= SELECTED PASSAGE =
━━━━

With the recent Franzen-induced (but largely Franzen-irrelevant) fracas about the critical establishment’s coverage of women authors, one important gender-related point has been largely overlooked: Patty Berglund, the central female character in Franzen’s latest novel, is one of the most fully realized women in recent American fiction.
A monolithic Midwestern family saga, “Freedom” begins with Franzen’s characteristically arch tone—impeccably observed satirical portraits of suburbia and its inhabitants, hilarious and unforgiving: “There had always been something not quite right about the Berglunds.” He keeps a scientific remove from his subjects: “There were people with whom her style of self-deprecation didn’t sit well—who detected a kind of condescension in it, as if…[she] were too obviously trying to spare the feelings of less accomplished homemakers,” he writes of Patty, Berglund wife and mother. And with the cool reserve of Thornton Wilder’s Stage Manager, he reports on the sexual habits of the youngest Berglund: “When exactly Connie and Joey started fucking wasn’t known.” (An avid birder in his extra-literary life, Franzen could be describing the family lives of sparrows, assuming he didn’t care for sparrows much). Franzen has a superhuman eye for detail, and he finds endless targets for his smugly unforgiving commentary; were the next 500-plus pages to follow in a similarly critical vein, “Freedom” would be a coldly comic condemnation-by-ethnography.

━━━━

= RECORD EXCERPTS =
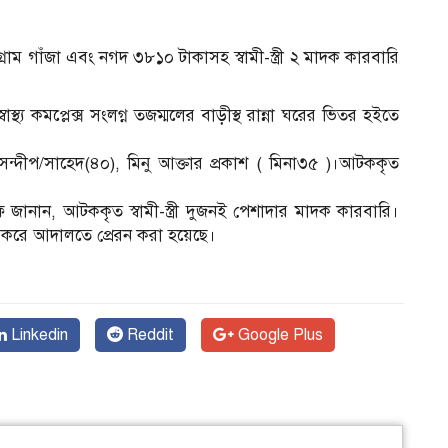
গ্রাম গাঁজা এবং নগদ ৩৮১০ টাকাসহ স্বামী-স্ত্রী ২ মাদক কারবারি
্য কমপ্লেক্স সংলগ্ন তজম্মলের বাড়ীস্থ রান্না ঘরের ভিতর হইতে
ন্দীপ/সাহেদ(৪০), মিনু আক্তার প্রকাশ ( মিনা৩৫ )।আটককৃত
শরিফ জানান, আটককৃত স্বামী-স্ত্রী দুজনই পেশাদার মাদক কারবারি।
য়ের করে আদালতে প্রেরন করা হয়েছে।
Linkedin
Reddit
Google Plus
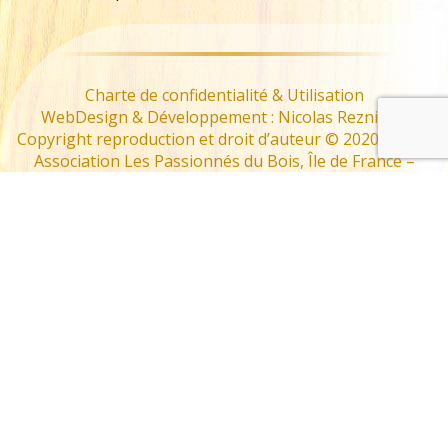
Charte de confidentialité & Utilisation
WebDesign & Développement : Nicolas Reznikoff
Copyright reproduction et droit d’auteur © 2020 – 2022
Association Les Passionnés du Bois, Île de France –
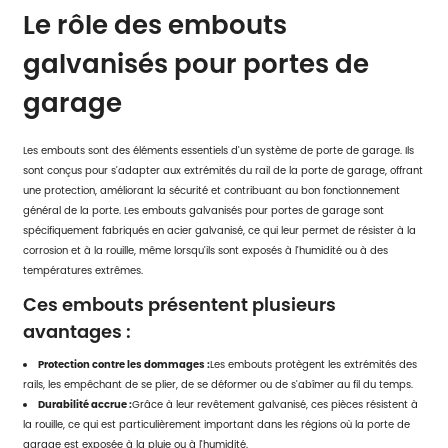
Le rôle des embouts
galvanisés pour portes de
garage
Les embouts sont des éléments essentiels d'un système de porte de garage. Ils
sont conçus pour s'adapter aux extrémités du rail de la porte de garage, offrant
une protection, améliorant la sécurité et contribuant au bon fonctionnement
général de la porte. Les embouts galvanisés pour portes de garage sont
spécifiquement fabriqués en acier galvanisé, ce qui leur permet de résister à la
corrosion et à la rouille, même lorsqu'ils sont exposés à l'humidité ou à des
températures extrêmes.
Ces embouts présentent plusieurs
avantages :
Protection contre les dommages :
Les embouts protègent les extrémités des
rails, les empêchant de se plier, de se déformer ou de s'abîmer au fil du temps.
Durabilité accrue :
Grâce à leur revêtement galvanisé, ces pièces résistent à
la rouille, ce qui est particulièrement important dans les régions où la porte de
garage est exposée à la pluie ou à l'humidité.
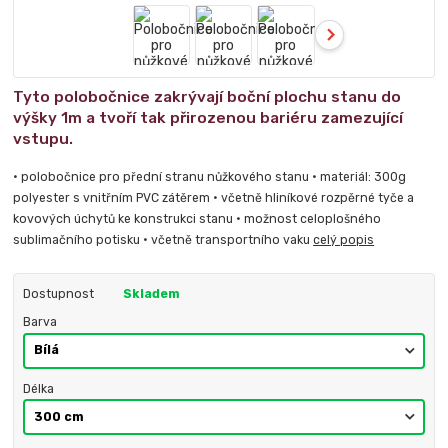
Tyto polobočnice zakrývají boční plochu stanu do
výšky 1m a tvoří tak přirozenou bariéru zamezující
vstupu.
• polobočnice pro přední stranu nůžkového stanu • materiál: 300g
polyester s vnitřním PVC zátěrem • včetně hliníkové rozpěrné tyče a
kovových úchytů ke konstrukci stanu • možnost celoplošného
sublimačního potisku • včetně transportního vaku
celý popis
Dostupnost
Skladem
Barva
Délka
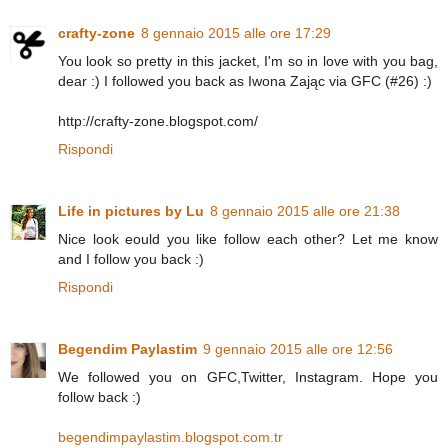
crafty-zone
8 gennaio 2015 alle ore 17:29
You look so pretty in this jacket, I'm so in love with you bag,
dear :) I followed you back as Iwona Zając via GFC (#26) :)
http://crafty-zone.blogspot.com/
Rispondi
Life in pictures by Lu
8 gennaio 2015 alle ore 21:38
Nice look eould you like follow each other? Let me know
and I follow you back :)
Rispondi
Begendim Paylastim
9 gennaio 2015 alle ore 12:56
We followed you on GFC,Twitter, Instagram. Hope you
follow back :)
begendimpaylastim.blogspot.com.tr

━━━━

= WORK INSTRUCTION 1 =
Translate into Spanish this sentence from the review of Franzen's "Freedom": "Franzen has a superhuman eye for detail, and he finds endless targets for his smugly unforgiving commentary; were the next 500-plus pages to follow in a similarly critical vein, “Freedom” would be a coldly comic condemnation-by-ethnography."
= WORK INSTRUCTION 2 =
Write a continuation of the review of Franzen's "Freedom", starting right after its final sentence.

= RESPONSE BOX 1 =
Franzen tiene un ojo sobrehumano para el detalle y encuentra blancos infinitos para sus comentarios, implacables y pagados de sí mismos; si las más de 500 páginas siguientes continuaran en una vena igualmente crítica, «Freedom» sería una condena por etnografía, fríamente cómica.

= RESPONSE BOX 2 =
But the first chapter is only the scaffolding for what turns out to be a stunningly (and unexpectedly) compassionate novel. Franzen’s compulsive cataloguing of his characters’ inconsistencies, hypocrisies and narcissisms—relentlessly smirking in wide-angle—renders them nuanced, rich and arrestingly human in close-up.
In a move that would seem gratingly gimmicky if it weren’t so effective, Patty narrates much of her own personal history in “Mistakes Were Made: Autobiography of Patty Berglund by Patty Berglund (Composed at Her Therapist’s Suggestion),” a third-person self-portrait which accounts for a good third of the novel. With her trademark self-deprecating understatement, Patty gives us her Westchester childhood (“Her father, Ray Emerson, was a lawyer and amateur humorist whose repertory included fart jokes and mean parodies of his children’s teachers, neighbors, and friends”), her high school years (“as far as actual sex goes, Patty’s first experience of it was being raped at a party”), and her refuge in team sports (“It was from these wonderful coaches that Patty learned discipline, patience, focus, teamwork, and the ideals of good sportsmanship that helped make up for her morbid competitiveness and low self-esteem”). We get her Big Ten escape to Minnesota, where she plays second-team All-American basketball and meets both Walter and Richard, the Macalester roommates who will be the romantic point and counterpoint of her adult life.
It’s the relationships between these three—to call it a love triangle would give it misleading glamour—that anchor the novel. As a law student, Walter, weak-chinned, earnest, endlessly patient, courted—and eventually married—Patty, overcoming her instant attraction to his best friend, the infinitely cooler (and much less nice) Richard, a musician with rocker sex appeal and an eerie resemblance to Muammar el-Qaddafi. Over the span of the novel, their uneasy triumvirate shifts and reconfigures, reshaped by sex, of course, but also by competition and “deep-chemical” friendship.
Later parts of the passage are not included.